Under questioning by the Senate during her confirmation hearings, McCarthy said coal-fired power would continue to be a part of the U.S. generation mix.
"Coal has been and will continue to be a significant source of energy in the United States, and I take my job seriously when developing those standards to provide flexibility in the rules," she said.
McCarthy's comments came shortly before the April 13 deadline for the EPA to finalize its New Source Performance Standard, which, as it is currently written, would restrict emissions to 1,000 pounds of carbon dioxide for new power plants.
McCarthy's tenure will also be marked by a time of increased use of natural gas and declining coal use — a trend that some blame on federal regulations and others say is a result of low natural gas prices.
Dave McCurdy, president and CEO of the American Gas Association, said in a statement that recent EPA estimates of greenhouse gas emissions from the natural gas industry have been dramatically reduced.
"Gina McCarthy and I have a constructive working relationship based on open and honest dialogue that will continue as we work towards the shared goal of improving the data available on the environmental impact of natural gas.
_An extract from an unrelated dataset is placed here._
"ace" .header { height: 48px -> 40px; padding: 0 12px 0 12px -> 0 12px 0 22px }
The natural gas industry is actively engaged in a fact-based dialogue about building a clean and secure energy future for our nation," McCurdy said.
Edison Electric Institute President Tom Kuhn congratulated McCarthy on her Senate confirmation, adding that EEI worked with her in her previous position as administrator for the EPA's Office of Air and Radiation where she served since 2009.
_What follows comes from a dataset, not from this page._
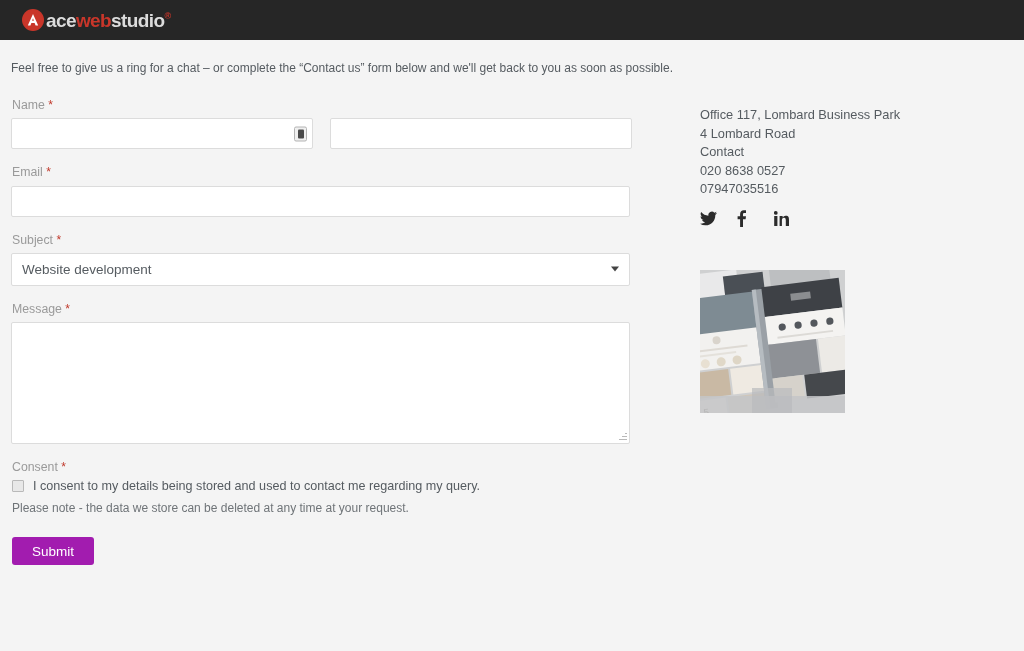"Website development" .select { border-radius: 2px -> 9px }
“A number of significant electric power industry issues are on EPA’s regulatory agenda right now, including the pending Section 316(b) rule for cooling water intake structures, coal ash regulations, and new source performance standards for new and existing power plants. As these rulemakings proceed, I am pleased EPA now has in place a permanent Administrator. Gina’s confirmation and experience bring greater certainty to the agency at this critical time," Kuhn said.
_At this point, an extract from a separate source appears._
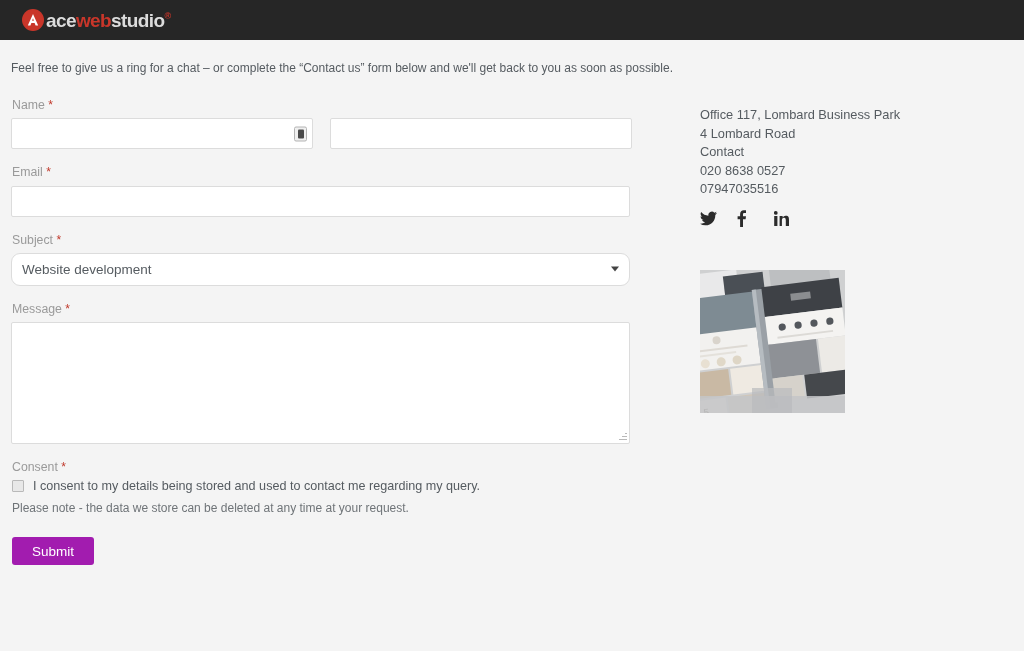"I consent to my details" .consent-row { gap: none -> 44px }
Mike Duncan, president and CEO of the American Coalition for Clean Coal Electricity, said the ACCCE agreed with McCarthy that coal has a part to play in America's energy future.
"ACCCE looks forward to a constructive working relationship with the EPA under Administrator McCarthy’s leadership. Coal fuels nearly 40% of America’s electricity, and it will continue to play a vital role in our nation’s energy future," Duncan said in a statement. “To date, the coal-fueled electricity industry has invested more than $110 billion in technologies that have reduced emissions by nearly 90 percent. The industry will invest another $100 billion to develop clean coal technology over the next 15 years. We are hopeful that Administrator McCarthy’s tenure at EPA will set the agency on a more balanced path that recognizes America’s continued need for coal and the importance of clean coal technology.”
Before her nomination, she was as environmental policy adviser to then-Massachusetts Gov. Mitt Romney and launched the state's first Climate Protection Action Plan. EPA deputy administrator Bob Perciasepe served as the EPA's acting administrator in the interim.
Lisa Jackson, nominated in Obama's first term, announced her departure December 27, 2012.
Jackson put the EPA's first standards on mercury emissions into effect and enacted rules on fine particulate pollution. These regulations primarily concerned power plants to be built in the future. The question of how stringently to regulate the nation's existing fleet of power plants is as of yet unsettled, and will likely fall to McCarthy.